*** Records for processing

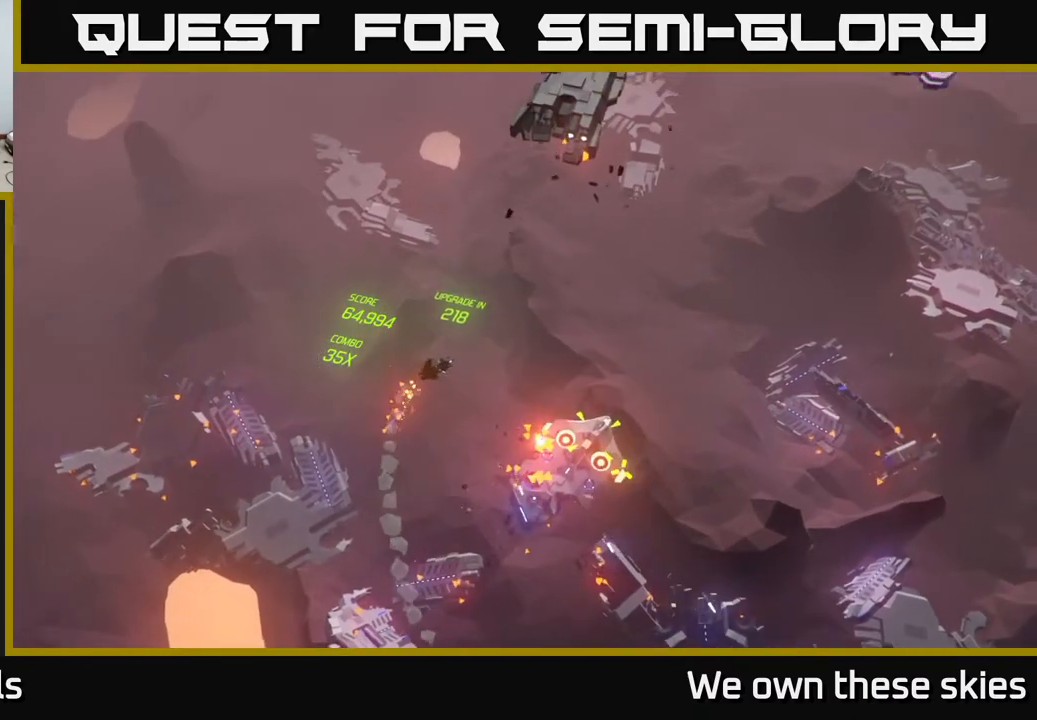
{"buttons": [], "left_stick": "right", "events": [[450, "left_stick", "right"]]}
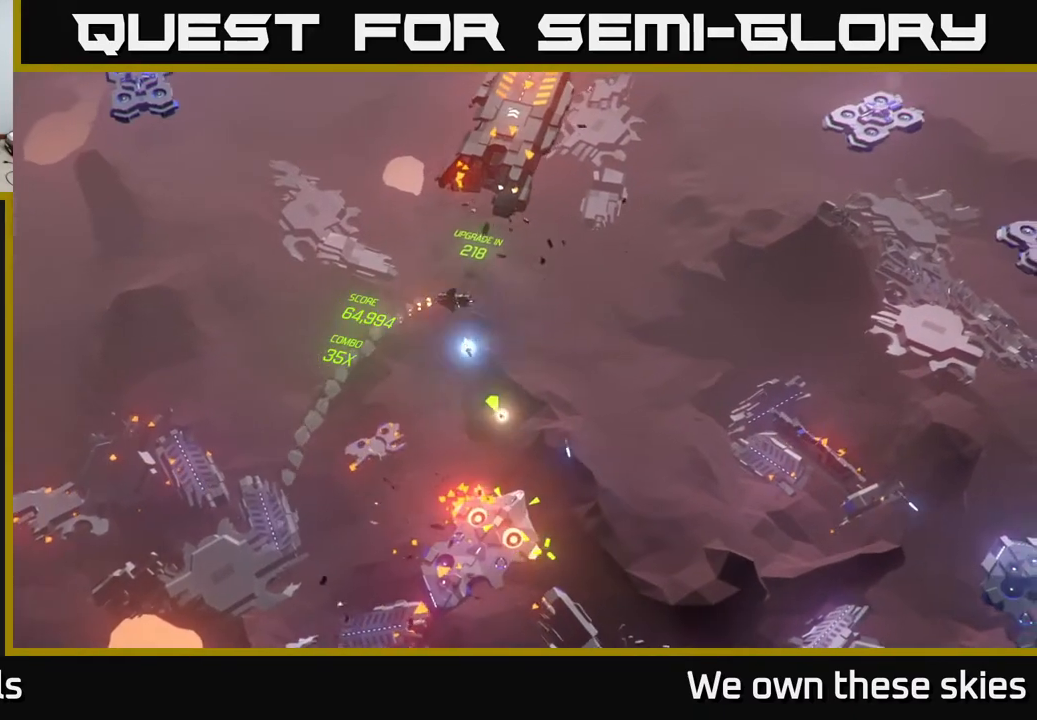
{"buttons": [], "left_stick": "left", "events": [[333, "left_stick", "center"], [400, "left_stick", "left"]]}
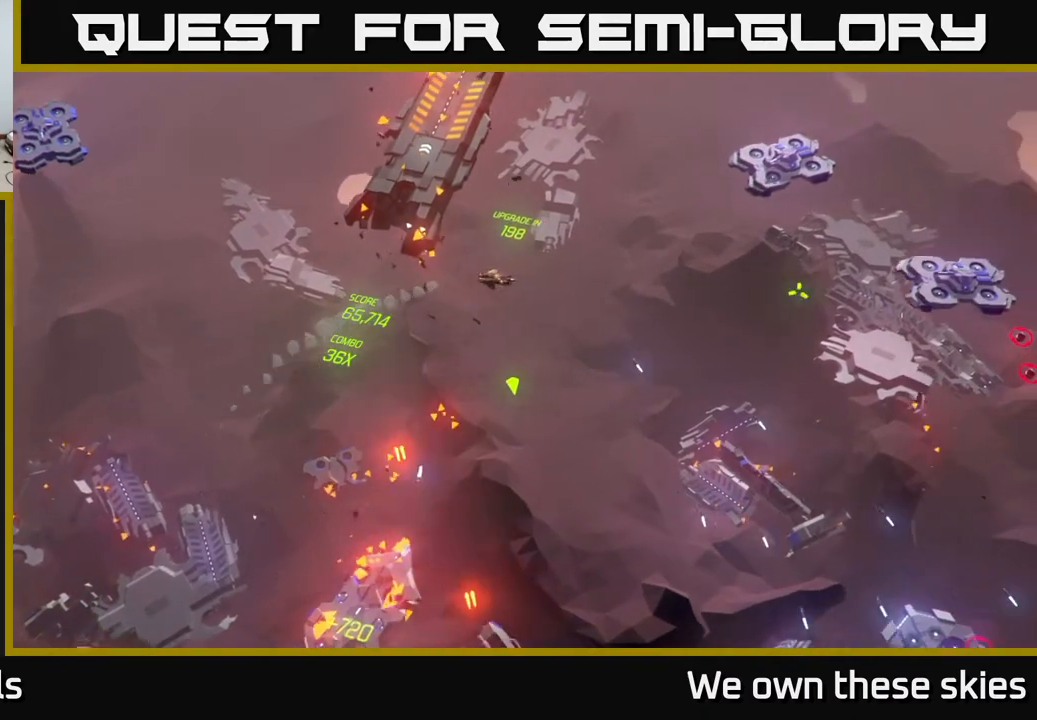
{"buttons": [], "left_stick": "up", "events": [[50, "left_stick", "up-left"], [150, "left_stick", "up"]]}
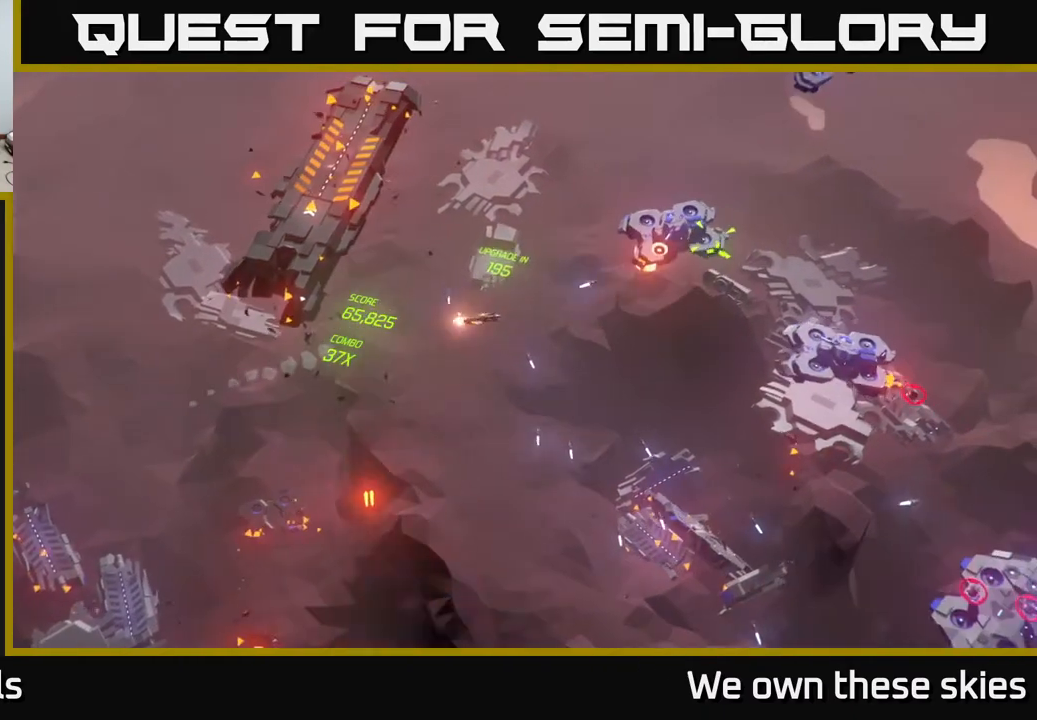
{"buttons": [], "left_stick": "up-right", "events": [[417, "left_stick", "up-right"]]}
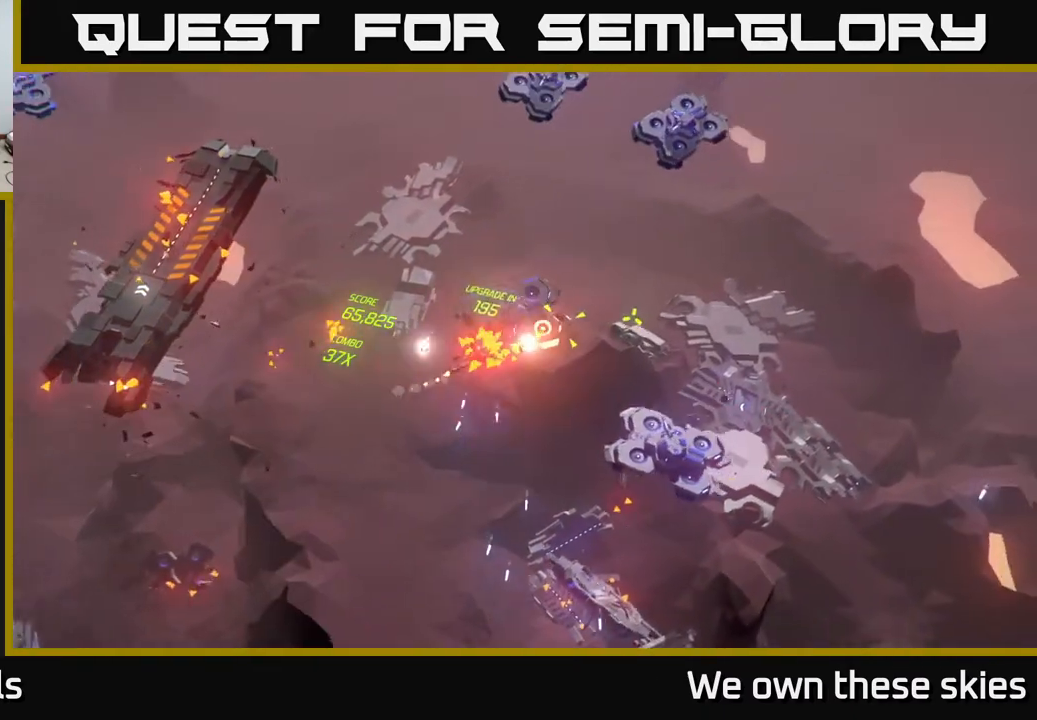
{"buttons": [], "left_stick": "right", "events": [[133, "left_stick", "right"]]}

******

A faithful copy of the entries above is needed, one that contains no images.

{"buttons": [], "left_stick": "right", "events": [[450, "left_stick", "right"]]}
{"buttons": [], "left_stick": "left", "events": [[333, "left_stick", "center"], [400, "left_stick", "left"]]}
{"buttons": [], "left_stick": "up", "events": [[50, "left_stick", "up-left"], [150, "left_stick", "up"]]}
{"buttons": [], "left_stick": "up-right", "events": [[417, "left_stick", "up-right"]]}
{"buttons": [], "left_stick": "right", "events": [[133, "left_stick", "right"]]}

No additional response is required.